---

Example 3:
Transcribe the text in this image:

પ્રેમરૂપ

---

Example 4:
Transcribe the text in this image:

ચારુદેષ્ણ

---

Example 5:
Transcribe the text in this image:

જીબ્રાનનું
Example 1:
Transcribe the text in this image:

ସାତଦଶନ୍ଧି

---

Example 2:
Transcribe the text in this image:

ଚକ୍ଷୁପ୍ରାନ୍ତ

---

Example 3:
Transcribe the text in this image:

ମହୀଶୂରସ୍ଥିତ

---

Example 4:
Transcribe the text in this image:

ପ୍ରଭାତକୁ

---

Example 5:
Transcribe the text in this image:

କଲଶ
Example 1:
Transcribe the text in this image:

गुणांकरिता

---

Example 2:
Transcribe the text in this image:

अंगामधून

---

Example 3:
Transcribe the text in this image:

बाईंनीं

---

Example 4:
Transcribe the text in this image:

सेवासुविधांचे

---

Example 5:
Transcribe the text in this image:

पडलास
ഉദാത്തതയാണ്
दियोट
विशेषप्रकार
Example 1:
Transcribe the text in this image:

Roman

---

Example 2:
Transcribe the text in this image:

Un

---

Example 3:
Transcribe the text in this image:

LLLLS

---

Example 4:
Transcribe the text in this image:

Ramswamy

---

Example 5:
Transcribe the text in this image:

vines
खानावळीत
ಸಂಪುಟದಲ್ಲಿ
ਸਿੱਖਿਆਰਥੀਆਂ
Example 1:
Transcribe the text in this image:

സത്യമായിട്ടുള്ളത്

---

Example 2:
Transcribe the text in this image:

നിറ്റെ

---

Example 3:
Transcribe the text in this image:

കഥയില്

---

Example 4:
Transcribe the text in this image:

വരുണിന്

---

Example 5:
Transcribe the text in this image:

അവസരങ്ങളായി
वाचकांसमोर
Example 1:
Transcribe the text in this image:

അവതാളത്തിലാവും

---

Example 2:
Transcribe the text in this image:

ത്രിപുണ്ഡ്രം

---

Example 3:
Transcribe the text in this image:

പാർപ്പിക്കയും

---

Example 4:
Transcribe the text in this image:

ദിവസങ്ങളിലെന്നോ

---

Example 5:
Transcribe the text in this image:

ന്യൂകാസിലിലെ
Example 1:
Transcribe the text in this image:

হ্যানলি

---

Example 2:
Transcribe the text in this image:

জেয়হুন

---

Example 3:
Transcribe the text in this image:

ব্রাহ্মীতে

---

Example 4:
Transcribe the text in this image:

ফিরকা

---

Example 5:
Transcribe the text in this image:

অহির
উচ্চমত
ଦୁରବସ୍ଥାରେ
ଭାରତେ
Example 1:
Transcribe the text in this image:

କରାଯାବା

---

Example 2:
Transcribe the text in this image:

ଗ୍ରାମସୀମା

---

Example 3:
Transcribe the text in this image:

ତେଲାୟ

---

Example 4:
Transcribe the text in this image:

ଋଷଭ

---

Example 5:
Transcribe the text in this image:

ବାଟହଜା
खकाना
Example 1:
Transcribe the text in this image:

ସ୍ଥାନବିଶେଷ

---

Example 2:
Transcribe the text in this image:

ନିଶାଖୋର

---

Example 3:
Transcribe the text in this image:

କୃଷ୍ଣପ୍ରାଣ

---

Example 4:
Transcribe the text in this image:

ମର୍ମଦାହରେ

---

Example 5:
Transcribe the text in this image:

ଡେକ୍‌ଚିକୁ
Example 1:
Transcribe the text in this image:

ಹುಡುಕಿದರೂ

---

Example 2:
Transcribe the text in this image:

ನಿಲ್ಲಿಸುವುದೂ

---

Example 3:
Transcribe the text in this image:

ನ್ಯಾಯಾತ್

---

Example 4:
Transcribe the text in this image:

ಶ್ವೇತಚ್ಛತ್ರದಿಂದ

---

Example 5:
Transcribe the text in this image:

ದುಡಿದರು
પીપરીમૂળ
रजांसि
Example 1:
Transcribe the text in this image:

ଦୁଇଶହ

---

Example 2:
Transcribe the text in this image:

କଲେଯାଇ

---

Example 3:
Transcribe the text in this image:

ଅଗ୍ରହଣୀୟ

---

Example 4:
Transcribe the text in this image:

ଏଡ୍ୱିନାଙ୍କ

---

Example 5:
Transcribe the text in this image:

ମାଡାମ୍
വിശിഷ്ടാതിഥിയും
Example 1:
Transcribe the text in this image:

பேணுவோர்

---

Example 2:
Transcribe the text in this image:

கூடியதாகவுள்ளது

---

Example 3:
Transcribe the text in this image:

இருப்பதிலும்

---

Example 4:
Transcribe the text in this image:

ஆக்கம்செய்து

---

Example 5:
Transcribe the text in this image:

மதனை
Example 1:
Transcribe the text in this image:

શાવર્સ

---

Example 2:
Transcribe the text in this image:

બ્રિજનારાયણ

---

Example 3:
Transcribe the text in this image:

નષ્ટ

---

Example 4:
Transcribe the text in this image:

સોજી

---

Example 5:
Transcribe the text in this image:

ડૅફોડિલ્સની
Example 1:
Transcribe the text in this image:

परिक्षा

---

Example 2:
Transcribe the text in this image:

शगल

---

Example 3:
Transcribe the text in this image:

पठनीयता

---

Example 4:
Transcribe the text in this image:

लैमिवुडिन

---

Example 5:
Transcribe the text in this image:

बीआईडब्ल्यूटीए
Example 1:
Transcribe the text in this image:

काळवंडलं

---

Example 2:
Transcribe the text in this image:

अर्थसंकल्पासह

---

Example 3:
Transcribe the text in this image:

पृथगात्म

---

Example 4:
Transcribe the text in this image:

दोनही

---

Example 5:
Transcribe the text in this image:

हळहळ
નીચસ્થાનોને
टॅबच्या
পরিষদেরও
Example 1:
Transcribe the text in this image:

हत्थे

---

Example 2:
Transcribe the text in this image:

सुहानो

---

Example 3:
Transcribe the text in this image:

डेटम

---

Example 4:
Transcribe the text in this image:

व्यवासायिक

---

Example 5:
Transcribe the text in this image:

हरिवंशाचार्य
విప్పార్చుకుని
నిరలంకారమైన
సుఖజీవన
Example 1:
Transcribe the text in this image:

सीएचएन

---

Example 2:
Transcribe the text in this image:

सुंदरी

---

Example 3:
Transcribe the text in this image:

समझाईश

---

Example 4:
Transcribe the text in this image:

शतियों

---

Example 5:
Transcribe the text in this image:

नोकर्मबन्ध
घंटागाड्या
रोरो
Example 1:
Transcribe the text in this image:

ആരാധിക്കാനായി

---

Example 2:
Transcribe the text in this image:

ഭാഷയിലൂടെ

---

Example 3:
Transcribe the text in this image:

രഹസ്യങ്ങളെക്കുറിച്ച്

- - -

### What you are asked to do
Exact copies of all entries are what's needed here.

### Solution to this exercise
---

Example 3:
Transcribe the text in this image:

પ્રેમરૂપ

---

Example 4:
Transcribe the text in this image:

ચારુદેષ્ણ

---

Example 5:
Transcribe the text in this image:

જીબ્રાનનું
Example 1:
Transcribe the text in this image:

ସାତଦଶନ୍ଧି

---

Example 2:
Transcribe the text in this image:

ଚକ୍ଷୁପ୍ରାନ୍ତ

---

Example 3:
Transcribe the text in this image:

ମହୀଶୂରସ୍ଥିତ

---

Example 4:
Transcribe the text in this image:

ପ୍ରଭାତକୁ

---

Example 5:
Transcribe the text in this image:

କଲଶ
Example 1:
Transcribe the text in this image:

गुणांकरिता

---

Example 2:
Transcribe the text in this image:

अंगामधून

---

Example 3:
Transcribe the text in this image:

बाईंनीं

---

Example 4:
Transcribe the text in this image:

सेवासुविधांचे

---

Example 5:
Transcribe the text in this image:

पडलास
ഉദാത്തതയാണ്
दियोट
विशेषप्रकार
Example 1:
Transcribe the text in this image:

Roman

---

Example 2:
Transcribe the text in this image:

Un

---

Example 3:
Transcribe the text in this image:

LLLLS

---

Example 4:
Transcribe the text in this image:

Ramswamy

---

Example 5:
Transcribe the text in this image:

vines
खानावळीत
ಸಂಪುಟದಲ್ಲಿ
ਸਿੱਖਿਆਰਥੀਆਂ
Example 1:
Transcribe the text in this image:

സത്യമായിട്ടുള്ളത്

---

Example 2:
Transcribe the text in this image:

നിറ്റെ

---

Example 3:
Transcribe the text in this image:

കഥയില്

---

Example 4:
Transcribe the text in this image:

വരുണിന്

---

Example 5:
Transcribe the text in this image:

അവസരങ്ങളായി
वाचकांसमोर
Example 1:
Transcribe the text in this image:

അവതാളത്തിലാവും

---

Example 2:
Transcribe the text in this image:

ത്രിപുണ്ഡ്രം

---

Example 3:
Transcribe the text in this image:

പാർപ്പിക്കയും

---

Example 4:
Transcribe the text in this image:

ദിവസങ്ങളിലെന്നോ

---

Example 5:
Transcribe the text in this image:

ന്യൂകാസിലിലെ
Example 1:
Transcribe the text in this image:

হ্যানলি

---

Example 2:
Transcribe the text in this image:

জেয়হুন

---

Example 3:
Transcribe the text in this image:

ব্রাহ্মীতে

---

Example 4:
Transcribe the text in this image:

ফিরকা

---

Example 5:
Transcribe the text in this image:

অহির
উচ্চমত
ଦୁରବସ୍ଥାରେ
ଭାରତେ
Example 1:
Transcribe the text in this image:

କରାଯାବା

---

Example 2:
Transcribe the text in this image:

ଗ୍ରାମସୀମା

---

Example 3:
Transcribe the text in this image:

ତେଲାୟ

---

Example 4:
Transcribe the text in this image:

ଋଷଭ

---

Example 5:
Transcribe the text in this image:

ବାଟହଜା
खकाना
Example 1:
Transcribe the text in this image:

ସ୍ଥାନବିଶେଷ

---

Example 2:
Transcribe the text in this image:

ନିଶାଖୋର

---

Example 3:
Transcribe the text in this image:

କୃଷ୍ଣପ୍ରାଣ

---

Example 4:
Transcribe the text in this image:

ମର୍ମଦାହରେ

---

Example 5:
Transcribe the text in this image:

ଡେକ୍‌ଚିକୁ
Example 1:
Transcribe the text in this image:

ಹುಡುಕಿದರೂ

---

Example 2:
Transcribe the text in this image:

ನಿಲ್ಲಿಸುವುದೂ

---

Example 3:
Transcribe the text in this image:

ನ್ಯಾಯಾತ್

---

Example 4:
Transcribe the text in this image:

ಶ್ವೇತಚ್ಛತ್ರದಿಂದ

---

Example 5:
Transcribe the text in this image:

ದುಡಿದರು
પીપરીમૂળ
रजांसि
Example 1:
Transcribe the text in this image:

ଦୁଇଶହ

---

Example 2:
Transcribe the text in this image:

କଲେଯାଇ

---

Example 3:
Transcribe the text in this image:

ଅଗ୍ରହଣୀୟ

---

Example 4:
Transcribe the text in this image:

ଏଡ୍ୱିନାଙ୍କ

---

Example 5:
Transcribe the text in this image:

ମାଡାମ୍
വിശിഷ്ടാതിഥിയും
Example 1:
Transcribe the text in this image:

பேணுவோர்

---

Example 2:
Transcribe the text in this image:

கூடியதாகவுள்ளது

---

Example 3:
Transcribe the text in this image:

இருப்பதிலும்

---

Example 4:
Transcribe the text in this image:

ஆக்கம்செய்து

---

Example 5:
Transcribe the text in this image:

மதனை
Example 1:
Transcribe the text in this image:

શાવર્સ

---

Example 2:
Transcribe the text in this image:

બ્રિજનારાયણ

---

Example 3:
Transcribe the text in this image:

નષ્ટ

---

Example 4:
Transcribe the text in this image:

સોજી

---

Example 5:
Transcribe the text in this image:

ડૅફોડિલ્સની
Example 1:
Transcribe the text in this image:

परिक्षा

---

Example 2:
Transcribe the text in this image:

शगल

---

Example 3:
Transcribe the text in this image:

पठनीयता

---

Example 4:
Transcribe the text in this image:

लैमिवुडिन

---

Example 5:
Transcribe the text in this image:

बीआईडब्ल्यूटीए
Example 1:
Transcribe the text in this image:

काळवंडलं

---

Example 2:
Transcribe the text in this image:

अर्थसंकल्पासह

---

Example 3:
Transcribe the text in this image:

पृथगात्म

---

Example 4:
Transcribe the text in this image:

दोनही

---

Example 5:
Transcribe the text in this image:

हळहळ
નીચસ્થાનોને
टॅबच्या
পরিষদেরও
Example 1:
Transcribe the text in this image:

हत्थे

---

Example 2:
Transcribe the text in this image:

सुहानो

---

Example 3:
Transcribe the text in this image:

डेटम

---

Example 4:
Transcribe the text in this image:

व्यवासायिक

---

Example 5:
Transcribe the text in this image:

हरिवंशाचार्य
విప్పార్చుకుని
నిరలంకారమైన
సుఖజీవన
Example 1:
Transcribe the text in this image:

सीएचएन

---

Example 2:
Transcribe the text in this image:

सुंदरी

---

Example 3:
Transcribe the text in this image:

समझाईश

---

Example 4:
Transcribe the text in this image:

शतियों

---

Example 5:
Transcribe the text in this image:

नोकर्मबन्ध
घंटागाड्या
रोरो
Example 1:
Transcribe the text in this image:

ആരാധിക്കാനായി

---

Example 2:
Transcribe the text in this image:

ഭാഷയിലൂടെ

---

Example 3:
Transcribe the text in this image:

രഹസ്യങ്ങളെക്കുറിച്ച്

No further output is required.